Alors que la plupart des grands titres sur la cybersécurité en Algérie sont allés au décret présidentiel n° 26-07 — le texte de janvier 2026 qui impose à chaque institution publique de créer une cellule de cybersécurité dédiée — un second texte, tout aussi lourd de conséquences, est passé bien plus discrètement. Le décret présidentiel n° 25-320 du 30 décembre 2025 établit un cadre national de gouvernance des données qui définit, pour la première fois, comment l’État algérien va classer ses données, les cataloguer et les faire circuler de manière sécurisée entre les administrations, selon le guide d’expert CMS sur la protection des données en Algérie.

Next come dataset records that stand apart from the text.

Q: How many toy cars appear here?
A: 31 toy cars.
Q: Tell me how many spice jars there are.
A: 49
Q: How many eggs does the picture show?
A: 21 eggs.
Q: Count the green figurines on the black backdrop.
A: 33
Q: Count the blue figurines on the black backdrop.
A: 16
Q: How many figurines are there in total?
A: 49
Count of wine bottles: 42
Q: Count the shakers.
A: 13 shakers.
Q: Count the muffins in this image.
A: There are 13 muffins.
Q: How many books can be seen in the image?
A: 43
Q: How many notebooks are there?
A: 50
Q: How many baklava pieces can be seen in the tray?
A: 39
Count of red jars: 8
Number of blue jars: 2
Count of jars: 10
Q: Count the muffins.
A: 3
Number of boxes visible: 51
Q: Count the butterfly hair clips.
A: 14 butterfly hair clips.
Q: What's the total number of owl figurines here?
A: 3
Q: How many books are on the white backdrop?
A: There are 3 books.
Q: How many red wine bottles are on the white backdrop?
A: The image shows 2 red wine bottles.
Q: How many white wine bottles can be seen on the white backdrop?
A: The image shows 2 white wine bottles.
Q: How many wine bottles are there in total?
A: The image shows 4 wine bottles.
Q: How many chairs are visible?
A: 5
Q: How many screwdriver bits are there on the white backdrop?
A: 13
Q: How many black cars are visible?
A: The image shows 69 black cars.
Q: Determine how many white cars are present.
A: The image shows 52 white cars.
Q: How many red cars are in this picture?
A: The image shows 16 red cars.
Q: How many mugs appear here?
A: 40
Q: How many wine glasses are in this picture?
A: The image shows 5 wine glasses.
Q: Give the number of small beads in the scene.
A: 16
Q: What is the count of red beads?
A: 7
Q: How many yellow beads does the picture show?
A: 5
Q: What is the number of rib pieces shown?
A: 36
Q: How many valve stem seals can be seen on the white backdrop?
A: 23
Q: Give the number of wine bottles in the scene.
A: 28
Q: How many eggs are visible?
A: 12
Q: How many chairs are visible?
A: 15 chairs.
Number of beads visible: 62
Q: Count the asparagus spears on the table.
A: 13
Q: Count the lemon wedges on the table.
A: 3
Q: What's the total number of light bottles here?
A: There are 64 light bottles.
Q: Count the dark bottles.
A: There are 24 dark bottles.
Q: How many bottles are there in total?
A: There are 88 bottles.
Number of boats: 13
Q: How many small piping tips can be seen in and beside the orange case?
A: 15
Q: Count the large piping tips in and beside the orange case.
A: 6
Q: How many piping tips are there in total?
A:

Sur le papier, le décret vise les administrations publiques. En pratique, il s’enfonce profondément dans le secteur privé. Les intégrateurs, hébergeurs, prestataires de paie et éditeurs SaaS qui vendent aux ministères, aux banques publiques et aux entreprises publiques hériteront de ces règles de classification via leurs contrats. Si un client public doit étiqueter ses dossiers citoyens comme « restreints », le prestataire qui stocke, transmet ou sauvegarde ces dossiers devra respecter la même étiquette — avec les contrôles d’accès, le chiffrement et la journalisation qu’elle implique.

C’est le moment de prendre les devants. La classification des données est l’une des rares disciplines de sécurité qui s’autofinance : elle vous indique précisément quels systèmes méritent vos défenses les plus solides et lesquels peuvent fonctionner avec un dispositif plus léger. Pour un marché algérien qui a absorbé plus de 13 millions de tentatives de phishing en une seule année, selon les chiffres de Kaspersky cités par L’Algérie Aujourd’hui, savoir où résident vos données les plus précieuses fait la différence entre un incident maîtrisé et une fuite catastrophique.

Ce que le décret 25-320 exige réellement

Le décret s’inscrit dans un ensemble serré de textes de fin 2025 et début 2026 qui forment ensemble l’architecture moderne de cybersécurité de l’Algérie. Le décret n° 25-321, signé le même jour, a approuvé la Stratégie nationale de cybersécurité 2025-2029. Le décret n° 26-07 du 7 janvier 2026 a créé les cellules opérationnelles de cybersécurité au sein des institutions publiques. Et le décret plus ancien n° 20-05 — datant initialement de janvier 2020 et amendé le 10 novembre 2025 — définit les organes de gouvernance, le conseil de coordination stratégique et l’agence nationale de sécurité des systèmes d’information (ANSSI) qui opèrent sous l’autorité du ministère de la Défense nationale.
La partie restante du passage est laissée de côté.